Equally the Barrington argument though enticing has big flaws in it, not least from a) a humanitarian perspective and b) whether it will actually provide the reassurance to kick start economic growth. I also have my real doubts about the herd immunity levels required to be effective. Emotionally I find myself drawn to this argument but morally and rationally I have my real doubts.

So, where does this leave us? The problem with another local down or circuit breaker is that its proponents say it gives us time to get better prepared. In a few weeks. Make what you will of that argument but given my suspicions earlier you can sense that I don’t think that will work. Lock downs simply kick the can down the road, forcing us revisit our unpalatable policy options a few months later.

This leaves us with what I think is the messy reality. We try and increase testing capacity drastically and we make our track and testing system work a lot better. But we should be realistic that the quantum of growth in public health provision will not be remotely enough. Also, from an investor point of view we have to ditch the idea that even if a vaccine emerges Q1 next year, we’ll all be in the clear by the summer. Not going to happen!

Which means there is a good chance we’ll still be stuck Groundhog Day like where we are now this time next year but with prospects for rapid improvement shortly thereafter. It is worth repeating – lockdown simply pushes the ‘endpoint’ (a poor word to describe a slightly more optimistic situation) further into 2021.

But we also simply cannot run the risk of hundreds of thousands of extra people dying. We need to keep pressurising all governments to pull out the stops on frequent mass testing. It needs to be delivered – bluster or not – within a few months at maximum. If centralised public health systems can’t deliver it let loose the private sector. Throw everything at it, but do not spend all your political capital arguing with local governments. This also means that we don’t collectively fall for cheap policy gimmicks and think that there is an easy answer. There isn’t – we need hard graft behind the scenes (the business of state capacity) and, as my column last week suggested, much better sharing of information about risks so that citizens can make their own minds up about their daily activities.

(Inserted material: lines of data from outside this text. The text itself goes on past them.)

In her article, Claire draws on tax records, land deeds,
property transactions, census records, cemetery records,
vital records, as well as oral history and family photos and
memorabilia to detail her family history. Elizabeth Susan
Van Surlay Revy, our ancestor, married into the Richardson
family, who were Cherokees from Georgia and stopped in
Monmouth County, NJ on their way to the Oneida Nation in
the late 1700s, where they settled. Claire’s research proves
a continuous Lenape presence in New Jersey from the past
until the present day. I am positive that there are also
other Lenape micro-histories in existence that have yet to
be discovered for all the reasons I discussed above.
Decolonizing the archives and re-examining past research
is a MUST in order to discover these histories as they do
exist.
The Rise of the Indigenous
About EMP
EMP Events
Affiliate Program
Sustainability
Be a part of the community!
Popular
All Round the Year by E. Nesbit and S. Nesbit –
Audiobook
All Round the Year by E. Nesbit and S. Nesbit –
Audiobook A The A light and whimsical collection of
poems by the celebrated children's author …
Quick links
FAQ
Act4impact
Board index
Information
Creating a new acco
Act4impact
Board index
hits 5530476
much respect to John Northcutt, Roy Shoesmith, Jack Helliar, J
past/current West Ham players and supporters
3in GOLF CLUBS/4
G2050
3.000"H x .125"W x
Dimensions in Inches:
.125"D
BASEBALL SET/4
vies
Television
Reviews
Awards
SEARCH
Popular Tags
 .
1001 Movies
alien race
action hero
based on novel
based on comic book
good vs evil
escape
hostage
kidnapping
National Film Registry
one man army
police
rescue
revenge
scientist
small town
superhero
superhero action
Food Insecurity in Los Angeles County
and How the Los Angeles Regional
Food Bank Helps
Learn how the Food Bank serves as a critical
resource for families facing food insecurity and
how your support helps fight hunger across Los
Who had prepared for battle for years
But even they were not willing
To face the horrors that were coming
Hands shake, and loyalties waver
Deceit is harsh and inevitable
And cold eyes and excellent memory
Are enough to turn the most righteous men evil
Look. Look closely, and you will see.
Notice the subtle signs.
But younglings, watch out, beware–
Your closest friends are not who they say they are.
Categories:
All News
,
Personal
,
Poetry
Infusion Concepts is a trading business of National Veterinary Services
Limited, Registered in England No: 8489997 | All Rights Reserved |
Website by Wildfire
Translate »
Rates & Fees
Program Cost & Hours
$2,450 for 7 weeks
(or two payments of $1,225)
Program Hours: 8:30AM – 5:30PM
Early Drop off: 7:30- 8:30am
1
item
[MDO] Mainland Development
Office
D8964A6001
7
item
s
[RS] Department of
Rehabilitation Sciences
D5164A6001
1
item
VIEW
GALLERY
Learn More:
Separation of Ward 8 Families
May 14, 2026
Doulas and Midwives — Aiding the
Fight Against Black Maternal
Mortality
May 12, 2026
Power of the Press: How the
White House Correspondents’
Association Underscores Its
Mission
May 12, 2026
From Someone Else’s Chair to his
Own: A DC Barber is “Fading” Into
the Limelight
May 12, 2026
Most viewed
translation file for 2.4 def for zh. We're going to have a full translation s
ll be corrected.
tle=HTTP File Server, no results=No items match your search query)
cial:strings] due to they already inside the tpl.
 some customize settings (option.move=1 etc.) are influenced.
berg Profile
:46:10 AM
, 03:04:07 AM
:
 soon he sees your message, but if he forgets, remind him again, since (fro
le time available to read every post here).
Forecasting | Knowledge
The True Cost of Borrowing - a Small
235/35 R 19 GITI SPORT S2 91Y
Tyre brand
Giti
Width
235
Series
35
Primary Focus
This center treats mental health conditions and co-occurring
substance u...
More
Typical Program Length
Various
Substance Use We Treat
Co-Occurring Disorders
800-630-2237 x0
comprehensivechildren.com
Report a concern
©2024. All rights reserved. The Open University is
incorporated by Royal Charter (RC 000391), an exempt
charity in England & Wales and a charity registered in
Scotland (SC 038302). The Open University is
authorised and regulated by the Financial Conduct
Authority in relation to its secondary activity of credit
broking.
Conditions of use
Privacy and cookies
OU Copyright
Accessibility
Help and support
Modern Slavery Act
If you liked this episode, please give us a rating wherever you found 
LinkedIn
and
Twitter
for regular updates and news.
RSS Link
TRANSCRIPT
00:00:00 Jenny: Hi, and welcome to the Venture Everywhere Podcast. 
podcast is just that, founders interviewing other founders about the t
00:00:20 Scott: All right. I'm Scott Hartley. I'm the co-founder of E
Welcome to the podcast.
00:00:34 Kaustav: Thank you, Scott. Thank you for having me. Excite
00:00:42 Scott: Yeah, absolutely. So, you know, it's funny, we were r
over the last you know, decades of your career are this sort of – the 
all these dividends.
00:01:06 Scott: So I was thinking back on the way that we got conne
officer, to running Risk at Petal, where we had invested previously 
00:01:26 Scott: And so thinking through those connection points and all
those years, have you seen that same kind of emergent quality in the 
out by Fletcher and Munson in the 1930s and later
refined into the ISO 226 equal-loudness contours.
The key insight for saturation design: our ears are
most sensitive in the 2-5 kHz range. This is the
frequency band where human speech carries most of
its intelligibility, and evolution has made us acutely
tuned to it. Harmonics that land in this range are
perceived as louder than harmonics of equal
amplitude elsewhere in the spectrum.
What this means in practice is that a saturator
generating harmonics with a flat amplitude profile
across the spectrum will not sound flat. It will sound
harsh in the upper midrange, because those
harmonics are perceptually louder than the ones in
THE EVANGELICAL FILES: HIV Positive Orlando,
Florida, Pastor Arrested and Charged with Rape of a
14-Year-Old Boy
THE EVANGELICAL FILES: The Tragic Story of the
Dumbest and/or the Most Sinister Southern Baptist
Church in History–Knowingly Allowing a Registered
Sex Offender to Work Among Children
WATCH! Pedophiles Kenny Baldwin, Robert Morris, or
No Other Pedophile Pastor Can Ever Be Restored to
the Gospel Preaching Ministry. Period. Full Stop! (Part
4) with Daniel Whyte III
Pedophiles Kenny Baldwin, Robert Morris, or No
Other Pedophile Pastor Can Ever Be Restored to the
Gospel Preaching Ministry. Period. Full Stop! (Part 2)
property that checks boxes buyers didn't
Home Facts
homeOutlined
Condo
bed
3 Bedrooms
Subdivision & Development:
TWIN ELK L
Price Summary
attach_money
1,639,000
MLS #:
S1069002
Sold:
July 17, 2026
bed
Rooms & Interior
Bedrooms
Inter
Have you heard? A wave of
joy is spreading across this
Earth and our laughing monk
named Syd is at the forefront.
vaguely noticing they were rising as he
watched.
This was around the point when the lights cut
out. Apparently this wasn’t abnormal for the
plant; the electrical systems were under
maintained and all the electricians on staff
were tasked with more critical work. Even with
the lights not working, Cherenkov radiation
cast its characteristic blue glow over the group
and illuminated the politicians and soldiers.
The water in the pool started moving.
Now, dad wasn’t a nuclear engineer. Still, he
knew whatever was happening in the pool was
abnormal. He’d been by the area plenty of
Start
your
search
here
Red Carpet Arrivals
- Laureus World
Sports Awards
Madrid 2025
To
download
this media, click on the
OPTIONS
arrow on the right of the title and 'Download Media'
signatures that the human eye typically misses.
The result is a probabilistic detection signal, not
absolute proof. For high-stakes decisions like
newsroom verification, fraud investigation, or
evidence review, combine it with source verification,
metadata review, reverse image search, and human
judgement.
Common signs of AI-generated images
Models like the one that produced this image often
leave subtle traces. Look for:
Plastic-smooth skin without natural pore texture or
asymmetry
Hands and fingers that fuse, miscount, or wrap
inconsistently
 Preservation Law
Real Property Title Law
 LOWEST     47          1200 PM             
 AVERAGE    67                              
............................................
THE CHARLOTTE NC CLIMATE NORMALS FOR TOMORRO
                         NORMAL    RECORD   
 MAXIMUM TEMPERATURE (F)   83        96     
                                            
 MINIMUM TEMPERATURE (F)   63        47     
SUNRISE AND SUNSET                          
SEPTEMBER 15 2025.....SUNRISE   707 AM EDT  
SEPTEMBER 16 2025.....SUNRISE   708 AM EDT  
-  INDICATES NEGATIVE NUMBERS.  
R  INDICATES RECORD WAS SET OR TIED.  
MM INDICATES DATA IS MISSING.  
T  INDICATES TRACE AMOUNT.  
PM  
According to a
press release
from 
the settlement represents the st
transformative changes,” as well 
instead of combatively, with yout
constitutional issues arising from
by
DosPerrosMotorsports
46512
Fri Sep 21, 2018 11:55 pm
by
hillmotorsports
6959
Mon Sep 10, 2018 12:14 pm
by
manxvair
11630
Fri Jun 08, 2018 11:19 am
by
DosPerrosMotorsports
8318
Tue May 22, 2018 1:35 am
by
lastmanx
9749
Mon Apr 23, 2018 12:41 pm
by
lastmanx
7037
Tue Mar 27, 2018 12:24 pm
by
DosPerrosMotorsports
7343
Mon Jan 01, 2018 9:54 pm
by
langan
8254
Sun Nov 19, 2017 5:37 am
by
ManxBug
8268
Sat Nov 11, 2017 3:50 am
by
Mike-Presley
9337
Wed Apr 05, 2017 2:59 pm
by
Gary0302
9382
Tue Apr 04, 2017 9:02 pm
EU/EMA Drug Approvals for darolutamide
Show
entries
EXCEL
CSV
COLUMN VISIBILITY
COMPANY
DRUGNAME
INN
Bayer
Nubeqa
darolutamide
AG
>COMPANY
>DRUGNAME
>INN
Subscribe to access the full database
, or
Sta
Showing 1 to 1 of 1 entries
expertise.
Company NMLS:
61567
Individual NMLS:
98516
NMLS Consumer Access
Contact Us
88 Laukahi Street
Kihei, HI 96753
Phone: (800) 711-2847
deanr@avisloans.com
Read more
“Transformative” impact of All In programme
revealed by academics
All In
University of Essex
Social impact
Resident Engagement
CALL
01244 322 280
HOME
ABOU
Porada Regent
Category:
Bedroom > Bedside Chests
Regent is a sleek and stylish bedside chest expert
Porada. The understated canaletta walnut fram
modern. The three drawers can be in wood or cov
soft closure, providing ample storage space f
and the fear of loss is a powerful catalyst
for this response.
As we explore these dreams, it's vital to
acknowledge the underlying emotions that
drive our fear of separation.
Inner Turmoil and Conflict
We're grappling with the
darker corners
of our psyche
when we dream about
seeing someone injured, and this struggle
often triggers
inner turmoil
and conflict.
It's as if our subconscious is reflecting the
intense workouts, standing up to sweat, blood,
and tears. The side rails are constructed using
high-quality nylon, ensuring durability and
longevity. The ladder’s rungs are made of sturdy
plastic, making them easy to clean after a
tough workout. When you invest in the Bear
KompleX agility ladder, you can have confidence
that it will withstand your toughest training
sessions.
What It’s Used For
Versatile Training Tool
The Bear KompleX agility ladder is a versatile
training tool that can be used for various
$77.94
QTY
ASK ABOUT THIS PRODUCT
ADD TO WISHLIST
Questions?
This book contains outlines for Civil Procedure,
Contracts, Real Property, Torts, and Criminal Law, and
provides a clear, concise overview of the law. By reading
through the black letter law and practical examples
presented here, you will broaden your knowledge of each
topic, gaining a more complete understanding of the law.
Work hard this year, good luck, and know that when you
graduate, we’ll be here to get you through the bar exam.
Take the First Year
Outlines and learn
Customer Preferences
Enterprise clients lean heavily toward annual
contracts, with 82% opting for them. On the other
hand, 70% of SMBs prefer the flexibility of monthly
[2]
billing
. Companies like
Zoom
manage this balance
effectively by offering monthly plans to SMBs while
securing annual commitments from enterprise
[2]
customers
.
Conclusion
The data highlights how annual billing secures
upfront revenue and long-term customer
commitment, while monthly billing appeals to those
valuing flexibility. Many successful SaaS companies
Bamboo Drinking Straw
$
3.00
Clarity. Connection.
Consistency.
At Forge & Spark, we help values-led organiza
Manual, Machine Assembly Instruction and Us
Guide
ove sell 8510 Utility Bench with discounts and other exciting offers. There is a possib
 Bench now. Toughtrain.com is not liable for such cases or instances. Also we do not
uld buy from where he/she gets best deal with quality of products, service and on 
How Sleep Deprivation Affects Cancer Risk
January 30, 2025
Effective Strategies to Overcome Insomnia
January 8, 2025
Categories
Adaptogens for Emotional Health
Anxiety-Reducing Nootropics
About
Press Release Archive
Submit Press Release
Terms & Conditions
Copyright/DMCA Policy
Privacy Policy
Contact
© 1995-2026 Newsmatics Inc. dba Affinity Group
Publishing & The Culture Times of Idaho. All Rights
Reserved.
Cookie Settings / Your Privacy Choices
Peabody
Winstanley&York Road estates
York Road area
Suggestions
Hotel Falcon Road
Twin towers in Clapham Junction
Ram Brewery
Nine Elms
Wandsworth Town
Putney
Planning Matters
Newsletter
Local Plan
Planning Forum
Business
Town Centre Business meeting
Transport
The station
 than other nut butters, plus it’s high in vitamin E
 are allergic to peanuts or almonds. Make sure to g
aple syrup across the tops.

Stepping back from this messy morass investors need to be ditch the pandemic recovery story for the next six to nine months and remain focused on a geographic diversification strategy. Start tracking the countries and regions you think will provide better state capacity to achieve the policy steps required. My sense is that markets will increasingly start to rate local securities in different geographies on the basis of that state capacity argument.